Larry’s Final Two

For my second major project, the midterm, I took apart a fax machine. The theme being dead tech I was very lucky to find a device which is set to go the way of the dodo soon. Email and other electronic communication standards were the death of the fax machine. While taking it apart I found a section of rollers that also heated up. They were the heaviest set of rollers in the machine and self-inclosed too with their own gear assembly. I came up with the idea of connecting a motor to these gears and using them as a heated flower press. I ran into problems making it work though as none of the motors had enough torque to turn the gears. I started taking apart other machines looking for gear assemblies I could cannibalize for my setup. I eventually found some that had a decent ratio and a nice beefy motor attached to them already. I came from an old VCR and the only thing I would have to modify was the axle coming off the gears, which was too long.  The only problem I still had, was that I had to press down hard on the axle to make the gears mesh. If I pushed too lightly the teeth skipped and the motor spun uselessly. If I pushed too hard the motors would growl and the axle wouldn’t turn because I was creating to much friction on it with my hand.

 

For my final project I had to work with the idea of “Lost and Found” tech; technology that was almost forgotten.  I knew I wanted to work with shorthand because I take physical notes and I’d always been curious about it. ,My first idea was to do a “John Henry Challenge.” Much like John Henry versus the steam engine, it would be me versus the machine!
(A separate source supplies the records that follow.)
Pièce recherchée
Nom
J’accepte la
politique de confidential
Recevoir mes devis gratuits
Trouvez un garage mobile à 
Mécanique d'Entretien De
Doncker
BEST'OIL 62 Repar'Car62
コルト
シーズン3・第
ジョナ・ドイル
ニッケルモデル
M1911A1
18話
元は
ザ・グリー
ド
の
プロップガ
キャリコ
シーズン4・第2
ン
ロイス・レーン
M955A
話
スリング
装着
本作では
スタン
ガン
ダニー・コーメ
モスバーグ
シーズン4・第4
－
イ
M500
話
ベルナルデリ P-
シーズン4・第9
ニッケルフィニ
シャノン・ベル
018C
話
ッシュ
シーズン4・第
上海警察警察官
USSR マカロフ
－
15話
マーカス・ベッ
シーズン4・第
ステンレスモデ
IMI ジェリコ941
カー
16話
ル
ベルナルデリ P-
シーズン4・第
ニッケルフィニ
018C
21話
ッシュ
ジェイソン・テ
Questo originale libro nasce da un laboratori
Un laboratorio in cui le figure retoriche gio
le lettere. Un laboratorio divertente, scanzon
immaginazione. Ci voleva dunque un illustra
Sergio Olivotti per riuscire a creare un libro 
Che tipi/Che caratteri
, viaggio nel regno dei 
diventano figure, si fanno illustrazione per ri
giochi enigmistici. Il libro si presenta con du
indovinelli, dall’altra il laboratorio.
I would learn short hand and challenge people to take notes on a keyboard faster than myself and we would both be racing against speech-recognition software.In the end though, even though I found a shorthand system called “Handywrite” that was easy to learn and had very few letters, I realized that I wouldn’t be able to learn it in just a month. After thinking about it for a while I came up with the idea of making a keyboard for the Handywrite alphabet. While that might not make much sense at first – after all I did want to encourage hand written notes – I came up with the idea to use it like an adult Speak-and-Spell. The shorthand alphabet I was using is a phonetic English alphabet so it has more characters than the regular alphabet. I created the layout in Illustrator and using multiple layers began to lay out the circuits for the keys. To prevent the traces of the circuitry from overlapping too much I decided to put each row’s circuit on a different layer of paper. There would be holes in each layer where the keys at the top layer would push through to make the contact and allow current to flow from the positive part of the circuit (on the top layer connected to each key) through to the pin combination specific to that key. I wrote code in Arduino that would notice when the digital pins connected to the keyboard had input. It would then compare the combination of pins that were receiving current to a series of arrays that stored the combination for each letter.